How This Visualizer Works

This tool simulates the first few steps of a Transformer model, like those used in Large Language Models, to demonstrate how text is processed. Here's a breakdown of the pipeline:

1. Input & Tokenization

First, all the text from the prompt boxes is combined into a single string. This string is then broken down into a sequence of individual words, or tokens. This simulation uses a simple tokenizer that splits words by spaces and converts them to lowercase. In real models, tokenization is more complex and can handle sub-words.

2. Themed Embeddings

Words are just text; to work with them mathematically, we must convert them into vectors of numbers called embeddings. A good embedding captures the "meaning" of a word, such that similar words have similar vectors.

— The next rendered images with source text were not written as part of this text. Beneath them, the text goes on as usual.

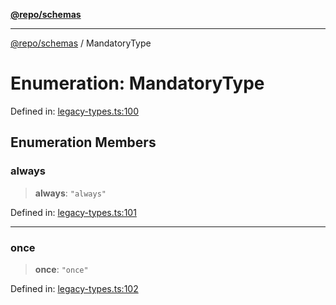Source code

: [**@repo/schemas**](../README.md)

***

[@repo/schemas](../globals.md) / MandatoryType

# Enumeration: MandatoryType

Defined in: [legacy-types.ts:100](https://github.com/alexqguo/drinking-board-game-v3/blob/ec7abd0ff51ebbb80af13ca3c5b158ba2e0616aa/packages/schemas/src/legacy-types.ts#L100)

## Enumeration Members

### always

> **always**: `"always"`

Defined in: [legacy-types.ts:101](https://github.com/alexqguo/drinking-board-game-v3/blob/ec7abd0ff51ebbb80af13ca3c5b158ba2e0616aa/packages/schemas/src/legacy-types.ts#L101)

***

### once

> **once**: `"once"`

Defined in: [legacy-types.ts:102](https://github.com/alexqguo/drinking-board-game-v3/blob/ec7abd0ff51ebbb80af13ca3c5b158ba2e0616aa/packages/schemas/src/legacy-types.ts#L102)
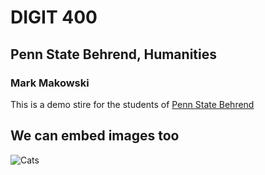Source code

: # DIGIT 400
## Penn State Behrend, Humanities
### Mark Makowski

This is a demo stire for the students of [Penn State Behrend](http://behrend.psu.edu/)

## We can embed images too

![Cats](https://media.glamour.com/photos/5695d13716d0dc3747ee2537/master/w_1024,c_limit/fashion-blogs-slaves-to-fashion-2012-05-14-0512-united-bamboo-cat-calendar-casting-2013-fa.jpg)
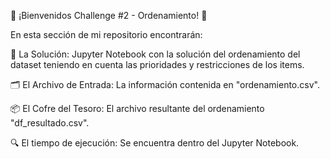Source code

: 🌟 ¡Bienvenidos Challenge #2 - Ordenamiento! 🌟

En esta sección de mi repositorio encontrarán:

📔 La Solución: Jupyter Notebook con la solución del ordenamiento del dataset teniendo en cuenta las prioridades y restricciones de los items.

🗂️ El Archivo de Entrada: La información contenida en "ordenamiento.csv".

📦 El Cofre del Tesoro: El archivo resultante del ordenamiento "df_resultado.csv".

🔍 El tiempo de ejecución: Se encuentra dentro del Jupyter Notebook.
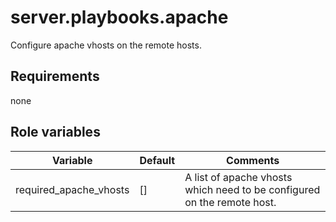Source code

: # server.playbooks.apache
Configure apache vhosts on the remote hosts.

## Requirements
none

## Role variables
| Variable               | Default | Comments                                                                |
|------------------------|---------|-------------------------------------------------------------------------|
| required_apache_vhosts | []      | A list of apache vhosts which need to be configured on the remote host. |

This simulation uses a simplified, rule-based system to create realistic embeddings. We have predefined themes (e.g., math_cs, geometry) with a base vector for each. When a token matches a theme, it gets an embedding that is a slightly "noisy" version of that theme's base vector. This ensures that tokens like math and computer have similar embeddings and will appear close together in the "Tokens & Embeddings" chart, forming a semantic cluster.

3. Causal Self-Attention

The Self-Attention mechanism is the core of the Transformer. It allows the model to weigh the importance of different tokens in the sequence when processing a specific token. The "Causal" part means a token can only pay attention to itself and the tokens that came before it.

Similarity Score: For each token (the "query"), we calculate its similarity to every previous token (the "keys"). This is done using a dot product between their embedding vectors.
Scaling: These scores are scaled down by dividing by the square root of the embedding dimension. This helps stabilize the learning process in real models.
Softmax: The scaled scores for each row are passed through a softmax function. Softmax converts the scores into a probability distribution, ensuring all weights in a row add up to 1. This gives us the final attention weights.

The heatmap visualizes these final weights. The color scale is non-linear (a scalePow) to make it easier to see the smaller, non-zero attention weights that would otherwise be invisible.